**TEXTE DE LECTURE**
•••••

Dans Tempesdad et Plaza de la Soledad, les réalisatrices filment, elles, des minutes de pure complicité féminine. Assises en rond sur des chaises, en tête-à-tête sur un lit ou autour d’une table, les langues se délient, les visages se détendent. Douceur et rire viennent déchirer, pour quelques instants seulement, le mur de solitude qui les encercle. Si ces trois œuvres brillent par leur intelligence, leur délicatesse et la beauté de leurs personnages, il n’en demeure pas moins qu’elles tirent leur éclat d’un soleil noir, d’un soleil de plomb.
Le film Somos lengua de Kyzza Terrazas est peut-être alors celui qui se différencie le plus du corpus proposé aux spectateurs pour cette 4ème édition du festival. Tout n’y est pas rose non plus. Loin de là. Mais en se proposant de suivre plusieurs groupes de rap mexicains dans l’ensemble du pays, le réalisateur choisit de s’inscrire du côté de la création et donc d’une certaine transcendance. Le soleil noir qui éclaire également les vies de ces jeunes rappeurs, est ici transfiguré, recomposé en rythmes et en mots. Le film tire sa force de cette énergie brute mise en musique.
Promesse tenue, donc, par ce festival « Viva Mexico » qui nous offre, par cette promenade dans le paysage cinématographique mexicain, la possibilité d’explorer des chemins de traverse inattendus et poétiques.

•••••

**MATÉRIEL FOURNI**
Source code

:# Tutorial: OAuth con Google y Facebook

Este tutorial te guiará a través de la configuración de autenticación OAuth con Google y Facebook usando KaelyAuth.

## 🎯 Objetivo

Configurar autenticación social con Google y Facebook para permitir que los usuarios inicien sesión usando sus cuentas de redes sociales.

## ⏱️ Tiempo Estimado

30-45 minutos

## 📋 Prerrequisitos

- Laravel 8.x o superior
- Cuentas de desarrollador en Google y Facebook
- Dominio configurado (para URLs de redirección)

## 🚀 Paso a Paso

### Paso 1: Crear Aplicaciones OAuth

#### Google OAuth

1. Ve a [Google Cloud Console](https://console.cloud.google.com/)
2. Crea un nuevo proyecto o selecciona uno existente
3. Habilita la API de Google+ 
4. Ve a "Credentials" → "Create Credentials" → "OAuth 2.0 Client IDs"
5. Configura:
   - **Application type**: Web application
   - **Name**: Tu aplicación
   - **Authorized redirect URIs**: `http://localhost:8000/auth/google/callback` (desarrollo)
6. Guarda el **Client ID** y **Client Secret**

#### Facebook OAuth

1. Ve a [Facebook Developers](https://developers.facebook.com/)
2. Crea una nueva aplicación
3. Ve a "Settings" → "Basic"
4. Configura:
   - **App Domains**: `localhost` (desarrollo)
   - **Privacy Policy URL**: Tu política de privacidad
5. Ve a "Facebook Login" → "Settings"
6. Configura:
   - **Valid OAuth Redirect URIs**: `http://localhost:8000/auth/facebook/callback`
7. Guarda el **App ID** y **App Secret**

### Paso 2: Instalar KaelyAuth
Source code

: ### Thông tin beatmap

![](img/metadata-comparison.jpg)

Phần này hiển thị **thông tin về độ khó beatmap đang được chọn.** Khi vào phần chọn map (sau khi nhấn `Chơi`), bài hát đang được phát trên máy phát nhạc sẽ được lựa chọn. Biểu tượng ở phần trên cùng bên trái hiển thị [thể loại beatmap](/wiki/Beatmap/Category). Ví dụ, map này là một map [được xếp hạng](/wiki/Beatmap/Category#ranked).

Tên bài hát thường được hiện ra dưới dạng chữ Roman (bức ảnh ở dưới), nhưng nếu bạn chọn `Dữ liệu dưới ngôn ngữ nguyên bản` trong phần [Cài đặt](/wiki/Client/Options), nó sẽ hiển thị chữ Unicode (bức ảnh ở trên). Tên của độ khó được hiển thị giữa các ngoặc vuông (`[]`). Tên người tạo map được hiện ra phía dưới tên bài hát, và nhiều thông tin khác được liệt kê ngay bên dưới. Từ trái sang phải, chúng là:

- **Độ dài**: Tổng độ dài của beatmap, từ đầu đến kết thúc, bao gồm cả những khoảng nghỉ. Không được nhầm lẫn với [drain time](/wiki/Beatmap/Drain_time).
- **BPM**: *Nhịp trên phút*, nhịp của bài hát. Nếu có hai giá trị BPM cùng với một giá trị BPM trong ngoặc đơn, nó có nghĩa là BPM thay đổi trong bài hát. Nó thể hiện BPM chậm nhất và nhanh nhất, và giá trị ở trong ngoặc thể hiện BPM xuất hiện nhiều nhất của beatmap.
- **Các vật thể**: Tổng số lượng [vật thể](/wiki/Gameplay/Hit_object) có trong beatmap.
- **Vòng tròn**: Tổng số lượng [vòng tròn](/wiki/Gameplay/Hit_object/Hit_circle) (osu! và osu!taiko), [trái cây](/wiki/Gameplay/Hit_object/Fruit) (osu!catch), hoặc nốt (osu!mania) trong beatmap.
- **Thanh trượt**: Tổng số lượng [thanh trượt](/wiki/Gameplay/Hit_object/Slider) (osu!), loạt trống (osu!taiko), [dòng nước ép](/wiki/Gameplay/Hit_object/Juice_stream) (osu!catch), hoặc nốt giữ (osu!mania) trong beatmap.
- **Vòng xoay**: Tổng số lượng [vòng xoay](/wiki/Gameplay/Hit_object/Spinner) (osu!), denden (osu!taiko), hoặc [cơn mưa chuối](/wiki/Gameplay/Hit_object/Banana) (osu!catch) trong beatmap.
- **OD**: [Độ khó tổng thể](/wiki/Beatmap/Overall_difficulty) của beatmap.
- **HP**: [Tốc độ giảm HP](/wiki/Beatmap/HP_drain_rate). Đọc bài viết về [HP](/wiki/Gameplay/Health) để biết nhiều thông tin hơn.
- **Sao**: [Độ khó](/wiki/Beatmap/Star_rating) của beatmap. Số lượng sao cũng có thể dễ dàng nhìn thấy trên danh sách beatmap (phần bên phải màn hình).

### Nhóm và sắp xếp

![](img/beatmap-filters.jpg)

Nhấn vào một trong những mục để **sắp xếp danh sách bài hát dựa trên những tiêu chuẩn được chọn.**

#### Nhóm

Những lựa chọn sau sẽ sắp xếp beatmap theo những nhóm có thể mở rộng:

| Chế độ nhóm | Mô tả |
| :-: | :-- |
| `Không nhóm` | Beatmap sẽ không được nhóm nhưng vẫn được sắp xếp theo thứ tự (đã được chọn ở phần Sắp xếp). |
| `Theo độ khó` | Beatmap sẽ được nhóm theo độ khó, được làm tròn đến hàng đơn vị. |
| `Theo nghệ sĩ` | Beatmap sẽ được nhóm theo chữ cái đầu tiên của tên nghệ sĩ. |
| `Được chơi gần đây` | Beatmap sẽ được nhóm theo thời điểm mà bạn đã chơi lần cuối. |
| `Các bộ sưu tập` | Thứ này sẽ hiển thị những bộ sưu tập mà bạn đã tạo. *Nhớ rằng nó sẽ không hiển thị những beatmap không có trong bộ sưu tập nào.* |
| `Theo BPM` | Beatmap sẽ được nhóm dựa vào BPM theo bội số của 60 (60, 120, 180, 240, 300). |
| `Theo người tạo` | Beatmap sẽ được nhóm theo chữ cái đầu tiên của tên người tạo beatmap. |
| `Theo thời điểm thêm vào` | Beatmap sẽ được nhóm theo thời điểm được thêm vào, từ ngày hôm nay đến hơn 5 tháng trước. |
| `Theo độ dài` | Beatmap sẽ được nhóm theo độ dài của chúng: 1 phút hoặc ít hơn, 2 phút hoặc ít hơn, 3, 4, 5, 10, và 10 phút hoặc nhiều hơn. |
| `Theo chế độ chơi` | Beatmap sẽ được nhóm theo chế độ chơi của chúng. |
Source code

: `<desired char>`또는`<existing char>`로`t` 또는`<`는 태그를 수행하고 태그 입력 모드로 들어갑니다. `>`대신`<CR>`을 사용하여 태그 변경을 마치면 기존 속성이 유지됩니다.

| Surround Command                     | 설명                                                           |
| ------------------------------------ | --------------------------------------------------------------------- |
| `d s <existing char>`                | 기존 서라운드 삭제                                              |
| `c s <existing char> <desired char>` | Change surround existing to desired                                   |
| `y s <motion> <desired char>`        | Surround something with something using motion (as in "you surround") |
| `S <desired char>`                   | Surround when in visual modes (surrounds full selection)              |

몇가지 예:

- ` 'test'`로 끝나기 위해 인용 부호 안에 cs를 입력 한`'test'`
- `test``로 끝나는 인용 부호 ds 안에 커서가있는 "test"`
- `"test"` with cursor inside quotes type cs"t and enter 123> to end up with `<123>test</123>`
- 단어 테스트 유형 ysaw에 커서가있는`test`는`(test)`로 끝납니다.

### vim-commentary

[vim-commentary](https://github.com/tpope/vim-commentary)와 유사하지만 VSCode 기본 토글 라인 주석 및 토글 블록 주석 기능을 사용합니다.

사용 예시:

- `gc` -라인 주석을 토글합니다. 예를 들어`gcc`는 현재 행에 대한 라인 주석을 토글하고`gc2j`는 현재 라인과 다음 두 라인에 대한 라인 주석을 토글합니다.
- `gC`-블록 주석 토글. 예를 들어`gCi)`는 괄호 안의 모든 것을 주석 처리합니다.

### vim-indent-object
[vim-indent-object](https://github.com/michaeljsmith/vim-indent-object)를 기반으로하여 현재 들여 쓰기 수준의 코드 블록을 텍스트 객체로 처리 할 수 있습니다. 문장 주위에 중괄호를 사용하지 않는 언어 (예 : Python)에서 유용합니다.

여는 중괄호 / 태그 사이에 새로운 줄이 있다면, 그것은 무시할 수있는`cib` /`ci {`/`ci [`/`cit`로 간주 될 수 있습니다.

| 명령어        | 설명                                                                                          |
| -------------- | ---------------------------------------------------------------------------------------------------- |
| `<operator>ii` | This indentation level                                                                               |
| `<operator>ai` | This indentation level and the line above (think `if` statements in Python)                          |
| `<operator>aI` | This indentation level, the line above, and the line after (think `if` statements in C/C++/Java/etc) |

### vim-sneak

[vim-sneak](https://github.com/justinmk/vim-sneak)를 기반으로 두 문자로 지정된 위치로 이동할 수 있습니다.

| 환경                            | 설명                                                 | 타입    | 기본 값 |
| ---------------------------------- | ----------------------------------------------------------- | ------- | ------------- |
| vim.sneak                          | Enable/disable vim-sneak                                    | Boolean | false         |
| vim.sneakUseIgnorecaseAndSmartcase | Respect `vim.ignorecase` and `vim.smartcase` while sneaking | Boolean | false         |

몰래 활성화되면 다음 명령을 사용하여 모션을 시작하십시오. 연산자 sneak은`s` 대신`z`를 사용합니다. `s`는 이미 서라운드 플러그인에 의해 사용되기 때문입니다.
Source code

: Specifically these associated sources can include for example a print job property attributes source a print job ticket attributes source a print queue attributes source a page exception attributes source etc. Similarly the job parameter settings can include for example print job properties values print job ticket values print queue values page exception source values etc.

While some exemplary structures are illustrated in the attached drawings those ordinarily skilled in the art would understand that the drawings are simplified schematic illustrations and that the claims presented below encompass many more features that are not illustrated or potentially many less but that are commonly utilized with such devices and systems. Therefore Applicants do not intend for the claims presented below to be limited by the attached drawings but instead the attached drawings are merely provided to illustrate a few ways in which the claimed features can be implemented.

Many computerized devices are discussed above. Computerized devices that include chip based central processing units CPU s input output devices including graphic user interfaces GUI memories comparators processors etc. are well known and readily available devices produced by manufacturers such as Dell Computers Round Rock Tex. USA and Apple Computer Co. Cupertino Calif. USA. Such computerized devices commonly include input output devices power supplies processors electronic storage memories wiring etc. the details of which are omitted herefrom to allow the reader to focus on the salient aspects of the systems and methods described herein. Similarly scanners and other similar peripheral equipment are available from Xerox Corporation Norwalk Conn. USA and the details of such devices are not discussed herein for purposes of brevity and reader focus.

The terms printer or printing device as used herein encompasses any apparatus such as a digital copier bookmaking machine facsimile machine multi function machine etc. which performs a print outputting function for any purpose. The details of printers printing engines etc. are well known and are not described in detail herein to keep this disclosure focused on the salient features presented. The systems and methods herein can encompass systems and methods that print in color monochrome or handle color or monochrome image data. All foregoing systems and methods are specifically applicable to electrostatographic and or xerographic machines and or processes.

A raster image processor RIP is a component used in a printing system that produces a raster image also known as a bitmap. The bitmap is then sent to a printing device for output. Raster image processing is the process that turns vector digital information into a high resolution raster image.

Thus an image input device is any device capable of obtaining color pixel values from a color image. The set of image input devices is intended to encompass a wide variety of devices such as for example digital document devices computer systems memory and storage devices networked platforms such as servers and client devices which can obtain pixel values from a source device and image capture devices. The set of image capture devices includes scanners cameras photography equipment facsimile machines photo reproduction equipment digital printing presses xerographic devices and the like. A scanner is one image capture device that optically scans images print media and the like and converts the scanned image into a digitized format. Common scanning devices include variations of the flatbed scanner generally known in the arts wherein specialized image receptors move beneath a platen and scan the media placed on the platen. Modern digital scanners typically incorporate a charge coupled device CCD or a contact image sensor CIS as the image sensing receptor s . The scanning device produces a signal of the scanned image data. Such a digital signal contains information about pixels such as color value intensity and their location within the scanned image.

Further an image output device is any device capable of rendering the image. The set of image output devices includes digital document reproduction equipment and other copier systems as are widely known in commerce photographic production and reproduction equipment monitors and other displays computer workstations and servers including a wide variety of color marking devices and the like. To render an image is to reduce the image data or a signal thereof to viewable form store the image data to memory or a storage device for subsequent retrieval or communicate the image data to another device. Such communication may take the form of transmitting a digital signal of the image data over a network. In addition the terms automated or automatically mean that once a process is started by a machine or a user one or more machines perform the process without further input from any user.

•••••

**CONSIGNE**
Recopiez fidèlement le passage de l'extrait sur le festival de cinéma mexicain qui commence par « Le film Somos » et se poursuit jusqu'à « inattendus et poétiques. ».

**RÉPONSE ATTENDUE**
Le film Somos lengua de Kyzza Terrazas est peut-être alors celui qui se différencie le plus du corpus proposé aux spectateurs pour cette 4ème édition du festival. Tout n’y est pas rose non plus. Loin de là. Mais en se proposant de suivre plusieurs groupes de rap mexicains dans l’ensemble du pays, le réalisateur choisit de s’inscrire du côté de la création et donc d’une certaine transcendance. Le soleil noir qui éclaire également les vies de ces jeunes rappeurs, est ici transfiguré, recomposé en rythmes et en mots. Le film tire sa force de cette énergie brute mise en musique.
Promesse tenue, donc, par ce festival « Viva Mexico » qui nous offre, par cette promenade dans le paysage cinématographique mexicain, la possibilité d’explorer des chemins de traverse inattendus et poétiques.